My friend explained how it was for him, and I have to admit, I didn’t really have an answer. He told me, “I couldn’t be in a [long distance relationship] without a loving and emotional bond.” But he did go on to explain that his situation is slightly different. The woman he is involved with is married, and so their relationship has boundaries. “I think that’s why I can allow myself to love her, as I know we are not going to be together, we can just let rip, whereas you are hoping for the happily ever after at some point.”

It’s a very good point. Personally I would be this guarded with my emotions regardless of the situation – because I hate emotional pain so much – but it’s an interesting issue, and one that I couldn’t really answer, but only ponder.

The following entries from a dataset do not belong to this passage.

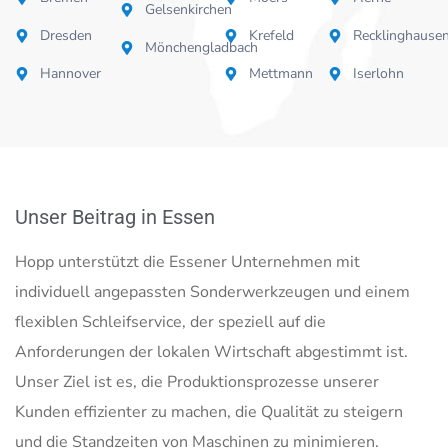
Gelsenkirchen
Dresden
Krefeld
Recklinghause
Mönchengladbach
Hannover
Mettmann
Iserlohn
Unser Beitrag in Essen
Hopp unterstützt die Essener Unternehmen mit
individuell angepassten Sonderwerkzeugen und einem
flexiblen Schleifservice, der speziell auf die
Anforderungen der lokalen Wirtschaft abgestimmt ist.
Unser Ziel ist es, die Produktionsprozesse unserer
Kunden effizienter zu machen, die Qualität zu steigern
und die Standzeiten von Maschinen zu minimieren.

So, scrolling through my twitter feed, I shall keep my comments to myself and bite my tongue when I see someone mourning a heart broken by an online love, because I know full well that it’s not my place to interfere. And as for myself? Well, I will continue to guard my emotion, control my affection, and reserve my love for someone I can hold in my arms (whilst hoping it will be the Canadian).

About LadyGrinSoul

Writer of smut, photographer of deviance. Grammar-nazi, quality-snob, apple-geek, tough-love-giver; kink-literate, and fetish-curious. Awarded the titles of Mac-Man, geek, lion, snob, and Cherub. Attempting to emulate Anaïs Nin at all times.
This entry was posted in Articles, On my mind, Reality. Bookmark the permalink.

5 Responses to Love in the Age of Broadband

  1. Molly Rene says:

    The distance seems to make it easier to fall in love, in some regards. There’s no way to know if your beloved has bad breath via Skype. Therefore, people fall in (and then out) of love on Twitter/FB/etc. rapidly.

    • LadyGrinSoul says:

      Do you really classify that as “love”? For me that’s infatuation, or lust…

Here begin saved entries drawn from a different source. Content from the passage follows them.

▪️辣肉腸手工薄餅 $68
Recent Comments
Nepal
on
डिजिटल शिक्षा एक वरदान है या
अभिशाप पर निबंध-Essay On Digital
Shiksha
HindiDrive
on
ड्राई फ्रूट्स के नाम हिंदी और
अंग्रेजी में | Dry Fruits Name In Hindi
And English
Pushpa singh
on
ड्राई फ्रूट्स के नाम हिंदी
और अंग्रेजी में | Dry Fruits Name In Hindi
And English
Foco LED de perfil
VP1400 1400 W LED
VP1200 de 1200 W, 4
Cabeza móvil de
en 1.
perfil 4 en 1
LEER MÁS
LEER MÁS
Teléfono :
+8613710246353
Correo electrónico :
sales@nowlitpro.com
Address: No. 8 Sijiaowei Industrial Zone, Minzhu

  2. I think falling in love is no less possible or secure because we can observe someones mannerisms directly. There are plenty of people who fall in love with another actual body present and think they know that person because of in-person observation or sharing physical space with them, then struggle just as hard to maintain that relationship and may ultimately fail with it. What I believe happens when we fall in love is that we create a story of who that other person is. It’s not all self-delusion, but we each interpret the other and decide on the wonderful Truth of them. Whether we develop that story from being present with them or just sharing a lot of virtual correspondence and time doesn’t matter so much. If we “decide” we love their “personhood” then usually our minds and the synapses firing inside them are just as strongly affected. Reality is how we perceive it and a human brain is tenacious. I think on-line relationships and the feelings they inspire are just as real. Whether a relationship is healthy or not is another story, but people’s hearts get broken in person plenty.

    • LadyGrinSoul says:

      My point is that falling in love is difficult enough in real life – as you say, people’s hearts get broken in person plenty – so I don’t understand why anyone would put their heart on the line with someone they’d never met. It’s a tricky subject though because personally I can choose to fall in love or not, so for me, there is a real decision there, and being in love with someone who’s far away feels foolish. But then I take a lot of precautions to avoid pain.

      You say, “There are plenty of people who fall in love with another actual body present and think they know that person because of in-person observation or sharing physical space with them, then struggle just as hard to maintain that relationship and may ultimately fail with it.” I don’t understand how this is relevant. Is the success of a relationship – which is also a difficult thing to define – a measure of love? I’ve been in love with someone with whom a relationship would have been impossible. But that doesn’t mean I didn’t love him.

      On the topic of creating a story of who that other person is… I have issues with this because I believe real love is seeing someone exactly as they are, not creating them for yourself. It feels like projection if you attempt to create them. How can you truly see them if you’ve already decided their story?